_REQUEST:_
Images are not part of the copy; transcribe all the data exactly.

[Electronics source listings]
§ §
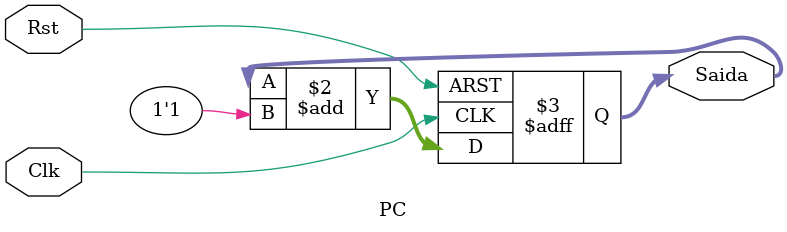
<source format=v>
module PC(
	input Clk,
	input Rst,
	output reg [9:0] Saida
);

	always@(posedge Clk or posedge Rst) begin 
		if (Rst)
			begin
				Saida <= 0;
			end
		else
			begin
				Saida <= Saida + 1'b1;
			end	
	end

endmodule 
</source>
§ §
_REPLY:_
<source format=v>
module PC(
	input Clk,
	input Rst,
	output reg [9:0] Saida
);

	always@(posedge Clk or posedge Rst) begin 
		if (Rst)
			begin
				Saida <= 0;
			end
		else
			begin
				Saida <= Saida + 1'b1;
			end	
	end

endmodule 
</source>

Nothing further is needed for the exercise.